Records from a dataset

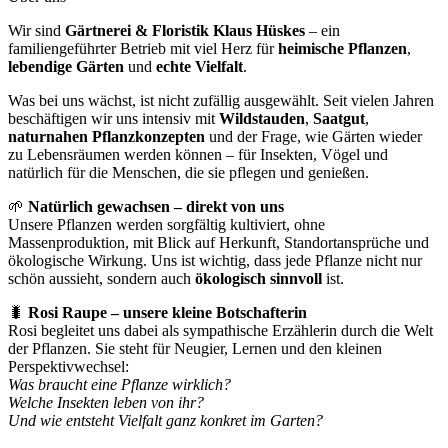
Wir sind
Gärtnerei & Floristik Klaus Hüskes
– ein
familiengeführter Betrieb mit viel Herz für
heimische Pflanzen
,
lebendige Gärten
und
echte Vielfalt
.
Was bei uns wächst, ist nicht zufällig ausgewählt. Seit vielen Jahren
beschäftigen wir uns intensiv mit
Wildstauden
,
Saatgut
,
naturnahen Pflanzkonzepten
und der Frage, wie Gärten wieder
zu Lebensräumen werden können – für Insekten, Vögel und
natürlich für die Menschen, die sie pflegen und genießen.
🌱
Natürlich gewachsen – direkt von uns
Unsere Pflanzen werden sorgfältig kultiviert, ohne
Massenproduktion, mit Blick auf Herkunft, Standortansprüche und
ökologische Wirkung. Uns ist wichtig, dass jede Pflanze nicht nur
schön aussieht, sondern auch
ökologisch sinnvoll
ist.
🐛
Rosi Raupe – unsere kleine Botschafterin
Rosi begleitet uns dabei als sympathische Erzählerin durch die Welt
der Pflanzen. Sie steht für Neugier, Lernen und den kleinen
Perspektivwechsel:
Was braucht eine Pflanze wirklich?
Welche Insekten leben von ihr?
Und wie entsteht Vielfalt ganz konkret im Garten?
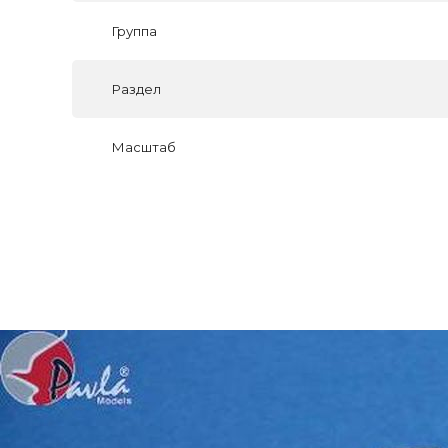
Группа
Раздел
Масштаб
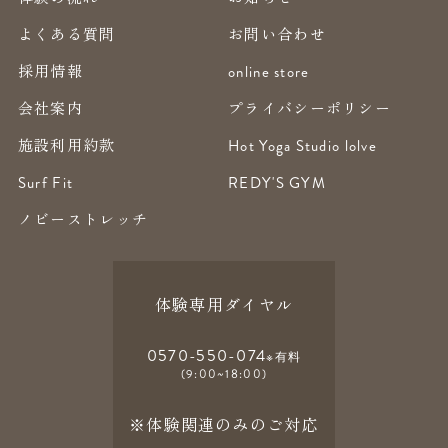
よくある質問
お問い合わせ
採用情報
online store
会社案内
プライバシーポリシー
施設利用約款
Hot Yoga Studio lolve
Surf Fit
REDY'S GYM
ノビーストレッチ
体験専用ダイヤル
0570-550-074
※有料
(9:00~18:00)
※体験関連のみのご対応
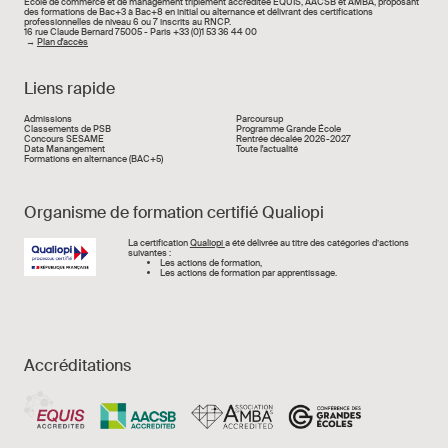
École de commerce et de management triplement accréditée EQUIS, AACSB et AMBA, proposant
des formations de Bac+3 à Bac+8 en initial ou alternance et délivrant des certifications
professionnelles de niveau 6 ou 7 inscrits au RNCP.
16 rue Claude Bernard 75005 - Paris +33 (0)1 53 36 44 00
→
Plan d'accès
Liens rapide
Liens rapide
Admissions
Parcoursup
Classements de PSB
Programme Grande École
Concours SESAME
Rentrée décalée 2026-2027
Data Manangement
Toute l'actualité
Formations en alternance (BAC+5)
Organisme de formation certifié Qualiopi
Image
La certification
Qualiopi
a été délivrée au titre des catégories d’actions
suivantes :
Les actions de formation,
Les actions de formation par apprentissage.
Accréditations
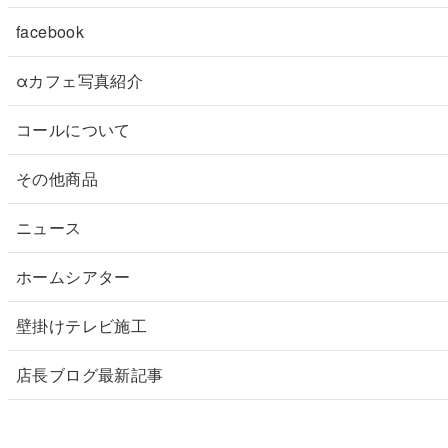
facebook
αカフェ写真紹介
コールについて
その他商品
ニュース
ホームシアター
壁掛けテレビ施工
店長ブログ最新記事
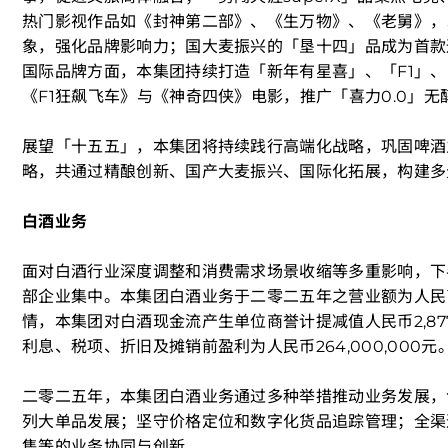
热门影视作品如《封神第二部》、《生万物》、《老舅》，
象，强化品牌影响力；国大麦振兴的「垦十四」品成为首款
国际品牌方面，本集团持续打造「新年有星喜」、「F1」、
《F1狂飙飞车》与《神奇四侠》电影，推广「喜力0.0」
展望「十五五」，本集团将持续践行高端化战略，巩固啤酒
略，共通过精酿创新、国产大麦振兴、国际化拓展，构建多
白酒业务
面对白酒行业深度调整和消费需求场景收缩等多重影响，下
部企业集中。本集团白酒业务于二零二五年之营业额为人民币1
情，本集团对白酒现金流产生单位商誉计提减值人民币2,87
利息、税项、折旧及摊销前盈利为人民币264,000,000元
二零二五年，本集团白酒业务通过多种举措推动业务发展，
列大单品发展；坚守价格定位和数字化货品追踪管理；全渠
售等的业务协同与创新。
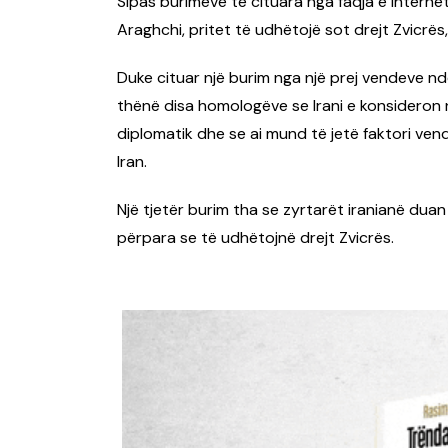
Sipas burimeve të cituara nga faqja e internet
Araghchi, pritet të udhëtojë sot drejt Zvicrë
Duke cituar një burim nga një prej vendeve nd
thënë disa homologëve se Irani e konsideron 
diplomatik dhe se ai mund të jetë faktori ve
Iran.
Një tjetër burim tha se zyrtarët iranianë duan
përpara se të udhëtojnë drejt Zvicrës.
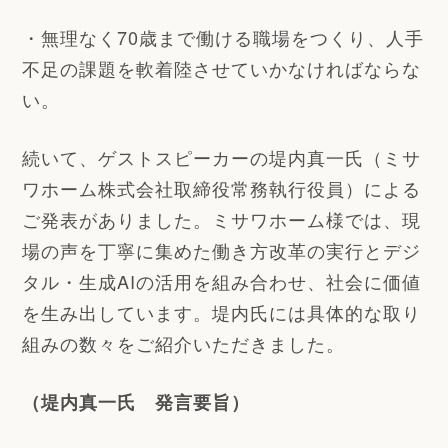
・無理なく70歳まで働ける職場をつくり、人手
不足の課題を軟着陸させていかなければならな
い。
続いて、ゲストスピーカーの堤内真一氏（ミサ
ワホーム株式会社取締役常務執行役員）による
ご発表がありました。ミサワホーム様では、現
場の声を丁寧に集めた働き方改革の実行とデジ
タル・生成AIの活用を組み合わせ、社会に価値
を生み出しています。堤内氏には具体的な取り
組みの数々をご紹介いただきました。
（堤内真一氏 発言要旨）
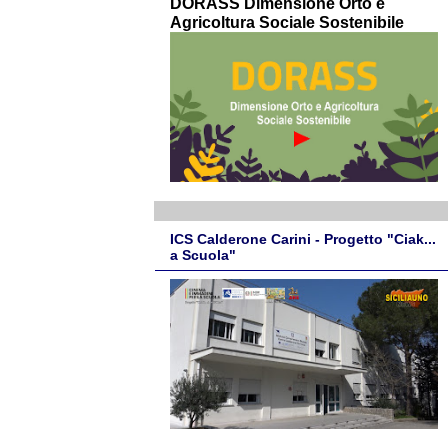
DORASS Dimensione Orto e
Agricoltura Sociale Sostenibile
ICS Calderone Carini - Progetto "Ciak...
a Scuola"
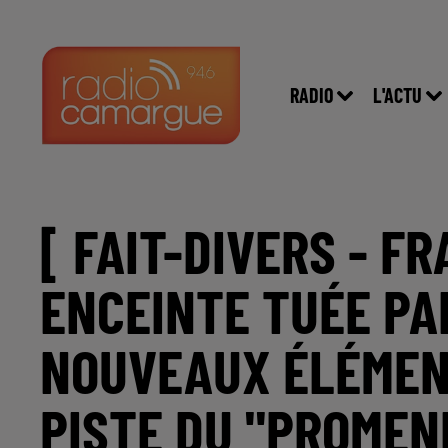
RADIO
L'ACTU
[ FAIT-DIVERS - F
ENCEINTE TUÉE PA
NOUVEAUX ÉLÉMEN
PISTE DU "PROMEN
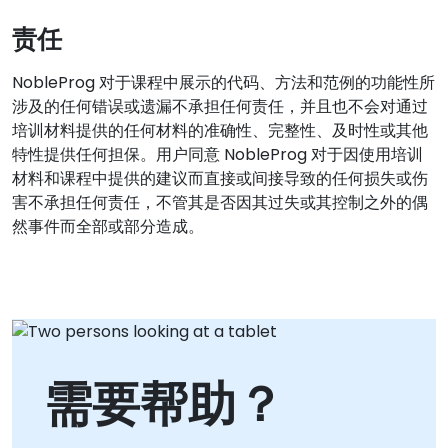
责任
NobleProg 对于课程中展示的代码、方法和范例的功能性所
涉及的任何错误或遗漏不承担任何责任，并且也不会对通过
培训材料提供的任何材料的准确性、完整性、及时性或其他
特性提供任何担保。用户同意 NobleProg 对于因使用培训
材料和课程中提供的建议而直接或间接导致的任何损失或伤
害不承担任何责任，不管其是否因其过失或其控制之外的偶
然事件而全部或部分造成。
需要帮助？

# Exercise directions:
Scanning the data above, copy out every line where "Qualiopi" is found.

# Answer section:
Organisme de formation certifié Qualiopi
Qualiopi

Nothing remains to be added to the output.